+++ Source text

Although the HTML file provides us with a wealth of data, the format isn't very tractable when it comes to automating any process requiring such high-level information. This code scraps data from the HTML file, and returns a simple .csv file named "**Summary**":

- **Summary**

 | Column name | Type of variable | Number of values | Kind of measurement | Coding used | Cardinality |
 | --- | --- | --- |--- | --- | --- |
 | 	'23-0.0' |	'Categorical (single)' | '456606' | 'Spirometry method'| '100270'  |'5' |

- **Meaning**

 | Column  | Signification/ Relevance | 
 | --- | --- | 
 |Column name |	Name used in the UKBB | 
 |Type of variable |	'Categorical (single)' , 'Integer' , 'Date' , 'Time'  ...|
 |Number of values |	Number of people on which the measurement was performed (related to the number of missing values for this measurement) |
 |Kind of measurement | Why is this column relevant in the UKBB?  |
 |Coding used|	A lot of measurements are encoded differently |
 |Cardinality| Number of similar questions (same number before the first "-" in "Column name") |

In [None]:
from bs4 import BeautifulSoup
url = "./ukb24899.html"      ##insert the pathname for the html file
page = open(url, encoding = "ISO-8859-1")

++++++

Reproduce the whole text on scraping the HTML file into a "Summary" .csv, word for word and with its layout unchanged.

+++ Provided records

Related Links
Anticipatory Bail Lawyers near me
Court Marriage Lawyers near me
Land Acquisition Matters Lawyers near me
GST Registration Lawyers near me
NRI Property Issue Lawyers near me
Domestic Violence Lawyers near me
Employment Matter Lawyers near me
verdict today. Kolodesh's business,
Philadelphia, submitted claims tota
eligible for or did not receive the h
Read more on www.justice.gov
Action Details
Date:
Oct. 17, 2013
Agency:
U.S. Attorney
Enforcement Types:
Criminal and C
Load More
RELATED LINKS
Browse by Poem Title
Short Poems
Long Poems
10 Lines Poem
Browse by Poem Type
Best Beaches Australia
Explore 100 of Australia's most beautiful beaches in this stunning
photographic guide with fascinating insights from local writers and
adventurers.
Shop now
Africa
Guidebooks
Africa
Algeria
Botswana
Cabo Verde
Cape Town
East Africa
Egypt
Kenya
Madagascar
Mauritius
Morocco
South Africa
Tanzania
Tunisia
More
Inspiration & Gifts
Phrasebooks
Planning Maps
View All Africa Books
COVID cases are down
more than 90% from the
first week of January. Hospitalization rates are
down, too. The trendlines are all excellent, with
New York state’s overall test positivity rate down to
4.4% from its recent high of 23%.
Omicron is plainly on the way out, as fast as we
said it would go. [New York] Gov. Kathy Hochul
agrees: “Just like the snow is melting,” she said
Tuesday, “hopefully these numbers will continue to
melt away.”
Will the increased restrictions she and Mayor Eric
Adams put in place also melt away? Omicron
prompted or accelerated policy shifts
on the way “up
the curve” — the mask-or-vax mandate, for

++++++

§ Task response
Although the HTML file provides us with a wealth of data, the format isn't very tractable when it comes to automating any process requiring such high-level information. This code scraps data from the HTML file, and returns a simple .csv file named "**Summary**":

- **Summary**

 | Column name | Type of variable | Number of values | Kind of measurement | Coding used | Cardinality |
 | --- | --- | --- |--- | --- | --- |
 | 	'23-0.0' |	'Categorical (single)' | '456606' | 'Spirometry method'| '100270'  |'5' |

- **Meaning**

 | Column  | Signification/ Relevance | 
 | --- | --- | 
 |Column name |	Name used in the UKBB | 
 |Type of variable |	'Categorical (single)' , 'Integer' , 'Date' , 'Time'  ...|
 |Number of values |	Number of people on which the measurement was performed (related to the number of missing values for this measurement) |
 |Kind of measurement | Why is this column relevant in the UKBB?  |
 |Coding used|	A lot of measurements are encoded differently |
 |Cardinality| Number of similar questions (same number before the first "-" in "Column name") |

In [None]:
from bs4 import BeautifulSoup
url = "./ukb24899.html"      ##insert the pathname for the html file
page = open(url, encoding = "ISO-8859-1")